EXERCISE BRIEF — In the data that follows, count each line holding the string "this"; answer with the number only.

PROVIDED MATERIAL —
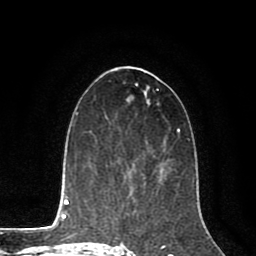
Breast MRI (dynamic contrast-enhanced), one axial slice; position 42 of 80 along the scan axis; cropped to one breast; dynamic contrast-enhanced series, time point 2 of 8 at this slice position (early post-contrast); 1.5 T; TE 2.6 ms, TR 5.6 ms; 256 × 256 image matrix. Female patient.
Structures marked on this image (semi-automatic segmentation, software-assisted and operator-edited):
- enhancing-tissue mask used for the functional tumour volume (all voxels passing the contrast-enhancement thresholds inside the analysis volume; usually the tumour): bounding box <123,162,166,188> (left, top, right, bottom; pixels)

ANSWER BELOW — 2